Task set:
1. In the pricing term sheet, shorten the entry that begins "Interest Period:" while keeping its main facts.
2. Reproduce the part of the pricing term sheet from "Moody's Investors Service, Inc.: A3" up to and including "23, 2024 (T+2)" without changing a word.
3. Carry on the pricing term sheet for American Honda Finance's floating rate notes, starting right after its last line.

Selected passage:

American Honda Finance Corp.

10/21/2024 | Press release | Distributed by Public on 10/21/2024 15:13

Free Writing Prospectus - Form FWP

FWP

Filed Pursuant to Rule 433

Registration No. 333-266775

Pricing Term Sheet

October 21, 2024

Issuer: American Honda Finance Corporation
Security: Floating Rate Medium-Term Notes, Series A
Issuer Senior Long-Term Debt Ratings*:

Moody's Investors Service, Inc.: A3 (stable outlook)

Standard & Poor's Ratings Services: A- (stable outlook)

CUSIP/ISIN: 02665WFS5 / US02665WFS52
Trade Date: October 21, 2024
Original Issue Date**: October 23, 2024 (T+2)
Stated Maturity Date: October 22, 2027
Principal Amount: $300,000,000
Interest Category: Regular Floating Rate Note
Interest Rate Basis: Compounded SOFR
Initial Interest Rate: The initial interest rate will be based on Compounded SOFR determined on January 17, 2025 plus the Spread, accruing from October 23, 2024
Minimum Interest Rate: 0.000%
Initial Interest Reset Date: January 22, 2025
Interest Reset Dates: Each Interest Payment Date
Interest Determination Date: The second U.S. Government Securities Business Day preceding each Interest Reset Date
Interest Period: The period from and including an Interest Payment Date (or, in the case of the first Interest Period, the Original Issue Date) to, but excluding, the next Interest Payment Date (or, in the case of the final Interest Period, the Stated Maturity Date).

Dataset content:
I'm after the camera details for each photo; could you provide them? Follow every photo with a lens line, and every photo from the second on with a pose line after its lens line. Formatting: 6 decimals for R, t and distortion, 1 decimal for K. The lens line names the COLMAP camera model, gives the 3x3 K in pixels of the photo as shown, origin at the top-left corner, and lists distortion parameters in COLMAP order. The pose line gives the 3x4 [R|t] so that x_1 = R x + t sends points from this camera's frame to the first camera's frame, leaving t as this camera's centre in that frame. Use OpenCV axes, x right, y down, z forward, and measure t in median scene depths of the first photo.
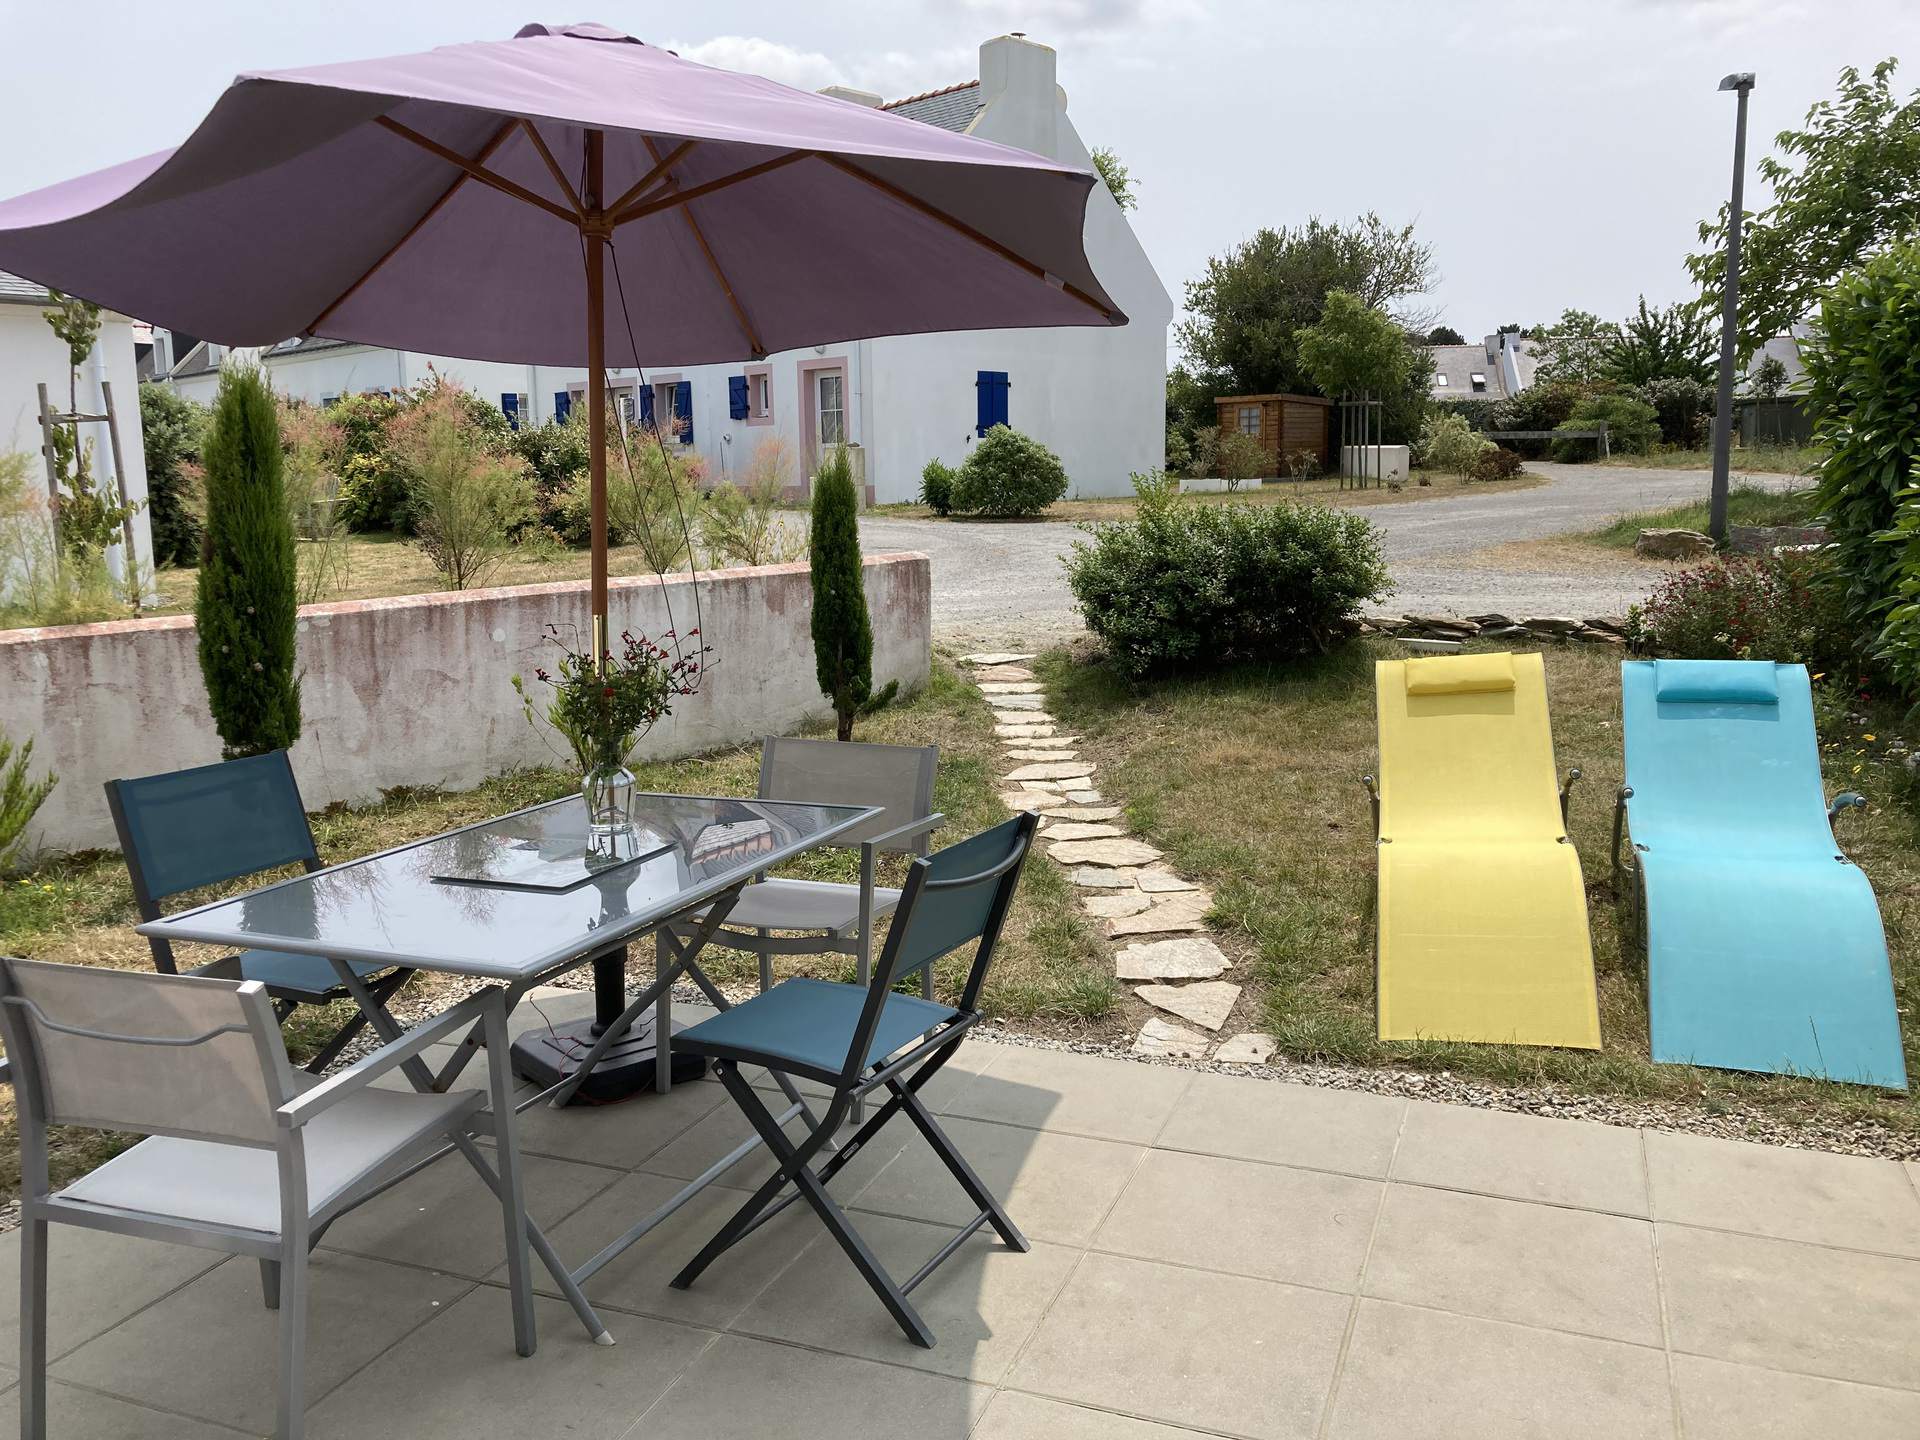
lens RADIAL K [[1576.9, 0, 960.0], [0, 1576.9, 720.0], [0, 0, 1]] dist [-0.012938, -0.013859]
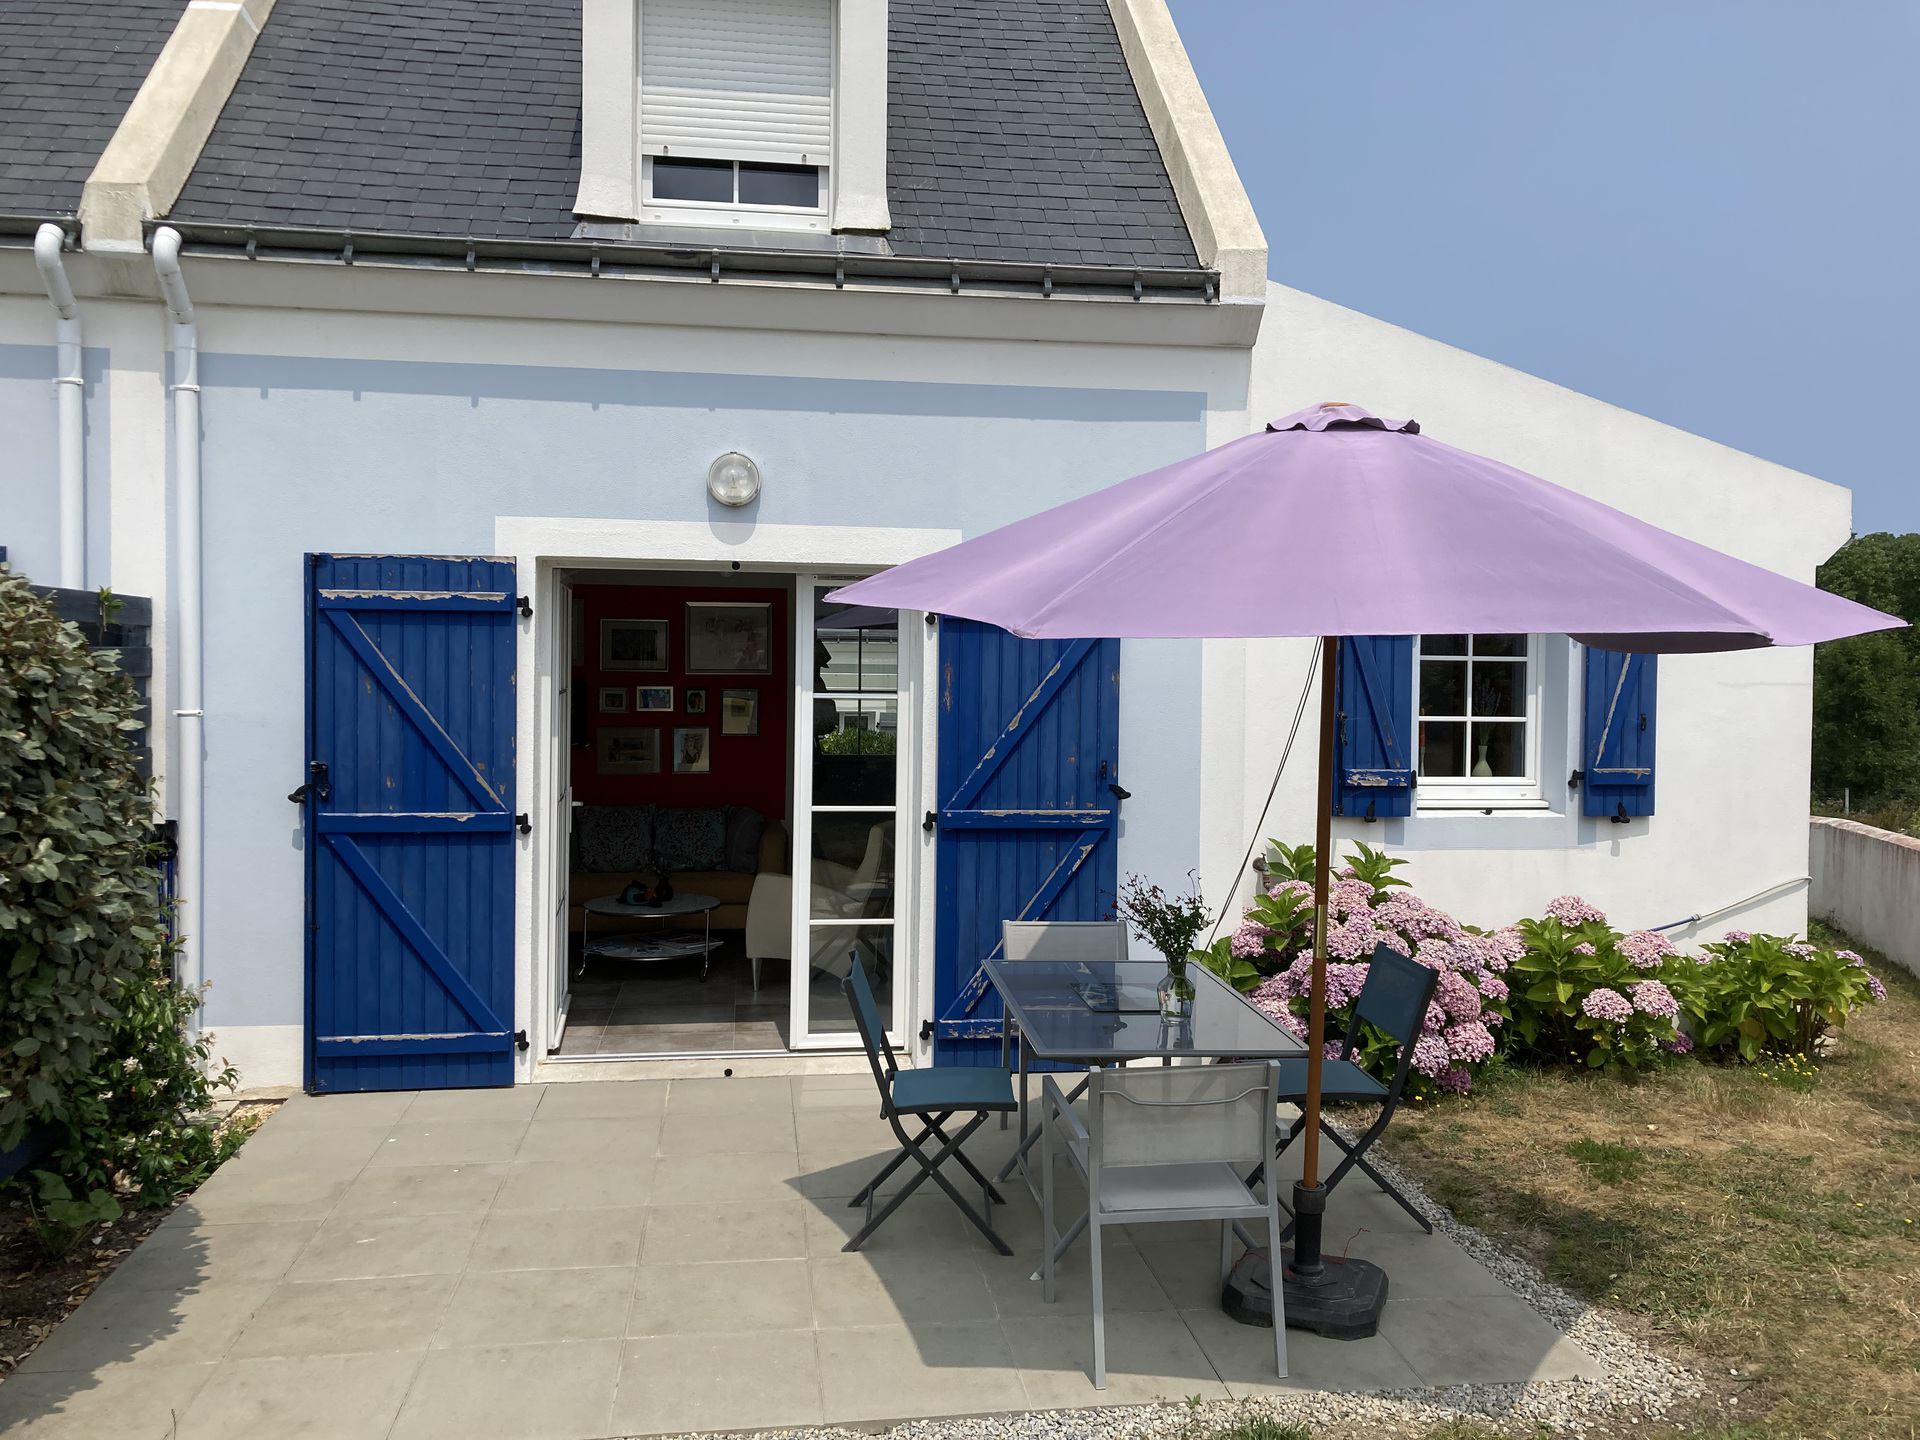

Activity answers:
1. Interest Period: runs from an Interest Payment Date, inclusive, to the next Interest Payment Date, exclusive. The first period starts on the Original Issue Date. The final period ends, exclusive, on the Stated Maturity Date.

2.
Moody's Investors Service, Inc.: A3 (stable outlook)

Standard & Poor's Ratings Services: A- (stable outlook)

CUSIP/ISIN: 02665WFS5 / US02665WFS52
Trade Date: October 21, 2024
Original Issue Date**: October 23, 2024 (T+2)

3.
Observation Period: The period from and including two U.S. Government Securities Business Days preceding an Interest Payment Date to but excluding two U.S. Government Securities Business Days preceding the next Interest Payment Date, provided that the first Observation Period shall be from and including two U.S. Government Securities Business Days preceding the Original Issue Date to but excluding two U.S. Government Securities Business Days preceding the first Interest Payment Date.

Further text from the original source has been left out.